The team is scattered all over the place at the moment. Alistair and I have just returned from Juba where we were training researchers in the first stage of a project to develop a National English Language Policy Framework for the South Sudan Ministry of Education, Science and Technology. The work is being managed by the Windle Trust and funded through UNICEF. He is off to London to deliver a keynote speech on English in Iraq for the British Council during which he will describe his work there over the last year or so. Mid-week, we will be running a workshop for the MSc TESOL Testing Group students at Edinburgh University. Claire is currently in Astana, Kazakhstan, delivering training for Cambridge Assessment and Rob will be off next week to continue our support in developing the Peacekeeping English Project in Serbia.
Alistair and I are preparing for the first of three visits to Juba in South Sudan with the aim of developing an English Language Policy Framework for Teachers in Primary schools for the Ministry of Education, Science and Technology (MoEST) through UNICEF and the Windle Trust. We will be meeting the main sponsors and training research assistants to help us investigate attitudes towards English, its use in classrooms and methods teachers use with input from MoEST officials, head teachers, County Education Directors, inspectors, teachers and learners. We also hope to be visiting some classrooms.
Alistair recently returned from the Democratic Republic of Congo after a delay for a week in Kananga. I came back a few days later from Abuja in Nigeria where I was delivering a British Council managed and A.S. Hornby Educational Trust funded week of training for researchers into English as a Medium of Instruction in schools. Most of the participants were from states across Nigeria. There was also a team from Ethiopia. I led workshops on research methods with particular emphasis on classroom observations and in conducting interviews. Over the next few months they will carry out their research projects with me offering support and guidance. Towards the end of the year, the completed research papers will be published online by the British Council.
Alistair is currently in the Democratic Republic of Congo conducting an evaluation of the British Council managed PEP project there. After a few days in Kinshasa, he will be spending the next week at one of the project’s training centres in Kananga. It’s also excellent to see that Claire had a good review of ‘Blended Learning in English Language Teaching: Course Design and Implementation’, the book she edited with Brian Tomlinson in the latest issue of the Cambridge journal ReCALL.

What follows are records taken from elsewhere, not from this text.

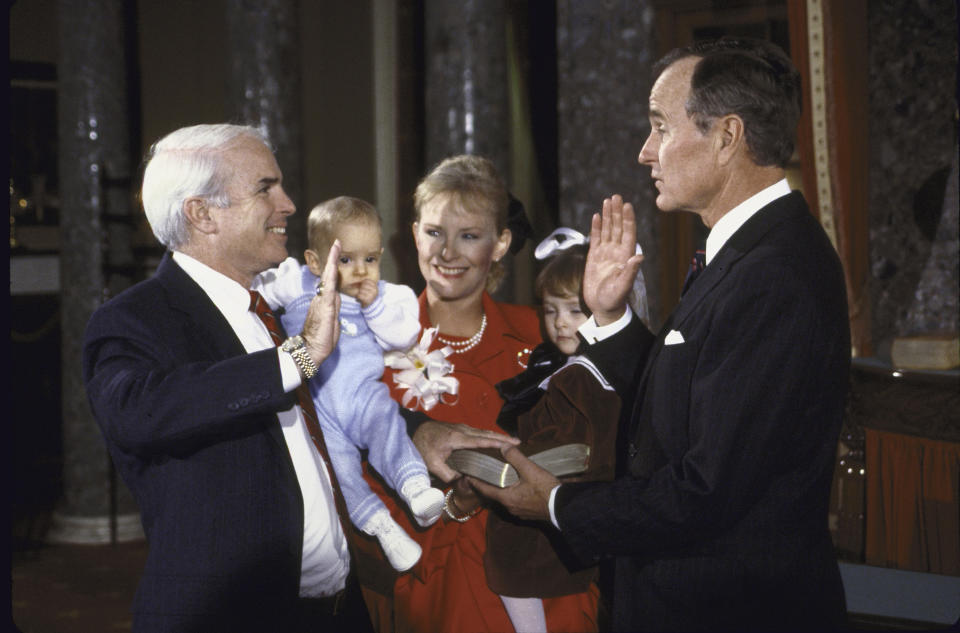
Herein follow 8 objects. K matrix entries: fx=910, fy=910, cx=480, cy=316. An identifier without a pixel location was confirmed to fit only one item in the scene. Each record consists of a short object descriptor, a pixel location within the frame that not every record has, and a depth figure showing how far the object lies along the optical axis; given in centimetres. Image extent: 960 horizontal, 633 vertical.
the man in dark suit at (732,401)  174
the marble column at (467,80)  313
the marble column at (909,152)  459
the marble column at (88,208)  548
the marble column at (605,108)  297
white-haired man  185
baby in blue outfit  232
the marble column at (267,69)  400
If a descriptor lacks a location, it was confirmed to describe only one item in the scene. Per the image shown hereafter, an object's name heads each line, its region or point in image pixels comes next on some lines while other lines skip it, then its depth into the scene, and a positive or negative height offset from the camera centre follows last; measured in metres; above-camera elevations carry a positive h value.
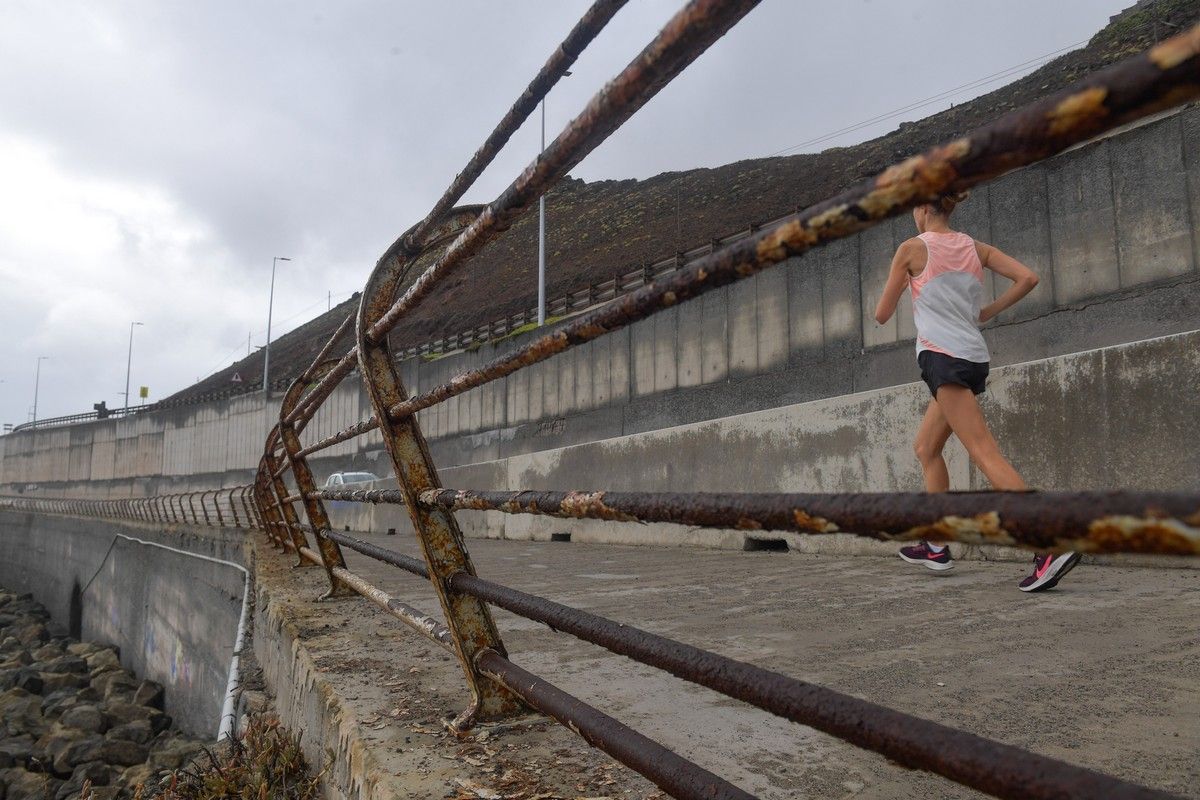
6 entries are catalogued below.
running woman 3.07 +0.71
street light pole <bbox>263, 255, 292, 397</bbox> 31.44 +5.82
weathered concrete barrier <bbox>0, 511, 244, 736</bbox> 7.24 -1.87
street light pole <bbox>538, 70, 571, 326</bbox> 19.78 +5.10
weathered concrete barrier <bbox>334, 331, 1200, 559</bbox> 4.01 +0.28
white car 18.34 +0.05
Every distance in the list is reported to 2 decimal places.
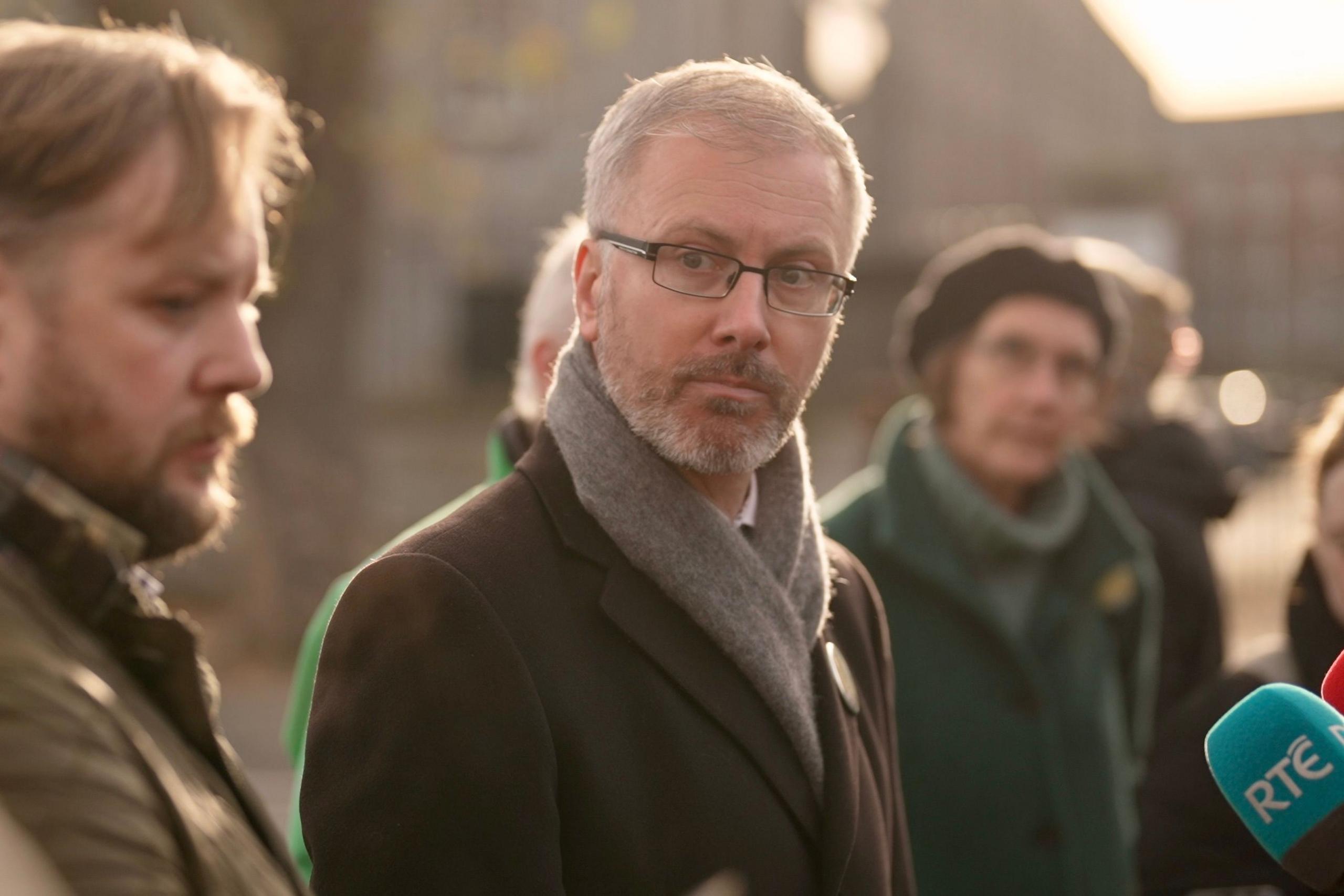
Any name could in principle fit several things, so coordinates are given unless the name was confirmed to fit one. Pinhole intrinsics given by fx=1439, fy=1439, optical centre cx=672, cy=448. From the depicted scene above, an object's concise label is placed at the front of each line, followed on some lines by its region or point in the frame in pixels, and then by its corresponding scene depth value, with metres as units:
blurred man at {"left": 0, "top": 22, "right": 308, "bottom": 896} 1.18
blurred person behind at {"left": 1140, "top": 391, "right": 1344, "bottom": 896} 2.84
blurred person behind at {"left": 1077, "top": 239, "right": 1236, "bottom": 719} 4.23
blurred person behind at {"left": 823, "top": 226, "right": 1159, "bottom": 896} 3.39
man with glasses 1.78
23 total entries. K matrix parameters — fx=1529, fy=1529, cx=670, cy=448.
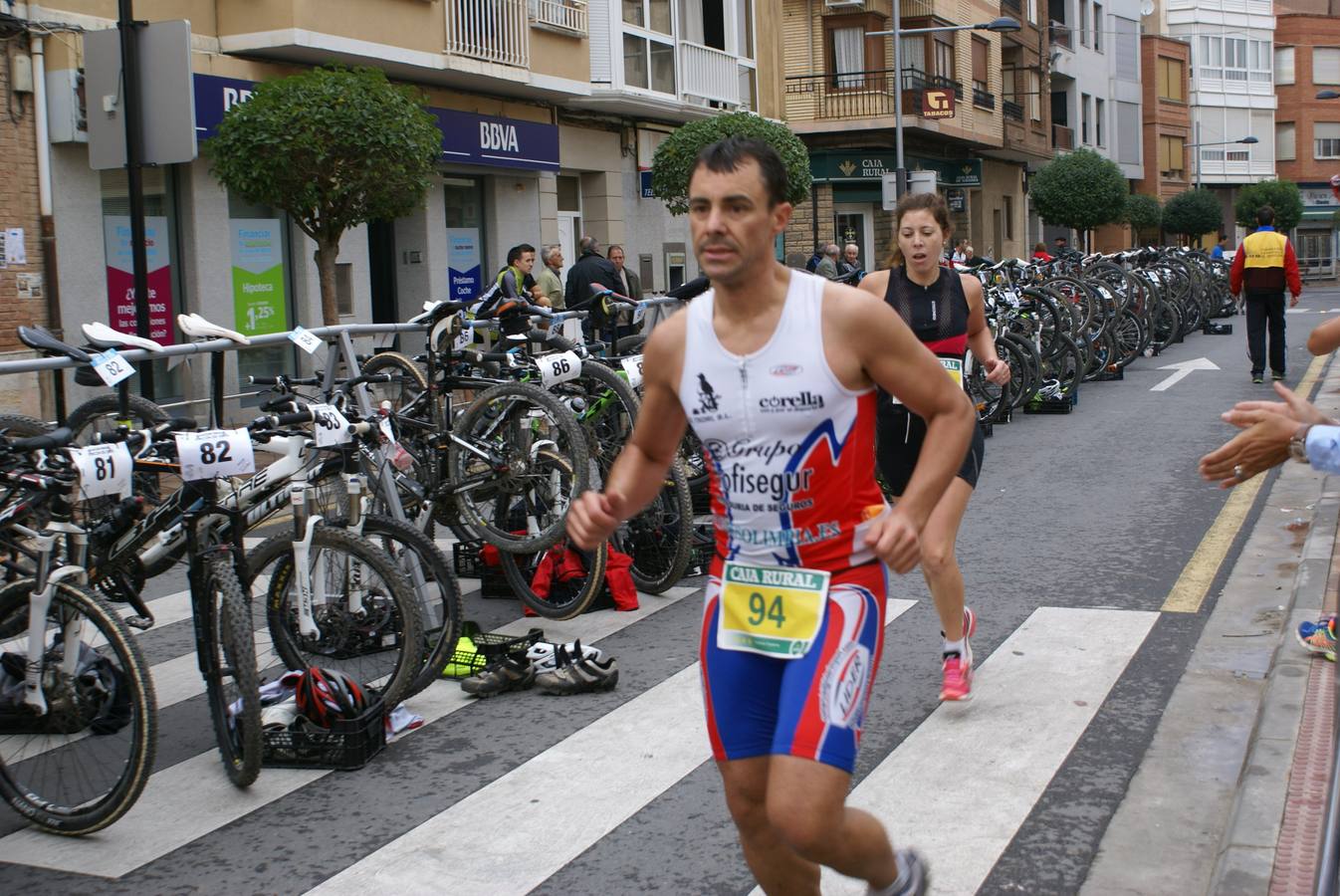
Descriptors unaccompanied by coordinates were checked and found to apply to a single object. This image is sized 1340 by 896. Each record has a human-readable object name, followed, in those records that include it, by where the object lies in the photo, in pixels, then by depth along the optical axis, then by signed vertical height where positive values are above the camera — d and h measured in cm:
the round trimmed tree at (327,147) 1431 +180
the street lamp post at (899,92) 3338 +520
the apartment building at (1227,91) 7450 +1056
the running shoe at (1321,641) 590 -132
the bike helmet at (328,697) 533 -125
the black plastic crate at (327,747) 526 -141
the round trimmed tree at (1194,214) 6025 +365
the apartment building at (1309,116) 7806 +950
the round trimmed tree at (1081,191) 4625 +364
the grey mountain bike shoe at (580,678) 608 -139
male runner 331 -34
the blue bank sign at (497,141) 2055 +268
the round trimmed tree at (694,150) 2404 +281
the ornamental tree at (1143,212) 5725 +363
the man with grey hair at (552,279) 1770 +60
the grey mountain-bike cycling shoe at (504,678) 609 -139
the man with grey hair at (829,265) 2097 +78
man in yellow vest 1609 +33
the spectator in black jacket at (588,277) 1680 +57
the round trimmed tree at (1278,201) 6669 +454
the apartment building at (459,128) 1571 +280
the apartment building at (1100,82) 5534 +873
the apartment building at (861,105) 3866 +548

Claire has been busy since her return from Chile and Peru where she was carrying out Quality Assurance and Development visits to Laureate Universities on behalf of Bell Cambridge. Last week she presented her findings from the recent PEP Evaluation at the UK-Kazakhstan Staff Talks at the MOD in London. Her talk highlighted the strengths of the ELT programmes that are being run in the military institutes that she visited in Kazakhstan, outlined their current shortcomings, and made recommendations on how the overall programme could be improved. From there, she went to Montenegro where she delivered a one week workshop on Teaching with Technology for a group of twelve military English teachers and teachers from the Institute of Foreign Languages in Podgorica. The aim of the course was to discuss and evaluate a number of websites and activities that could be used for language teaching, as well as the use of mobile phones, and to consider how to integrate them into their ELT courses in a principled way.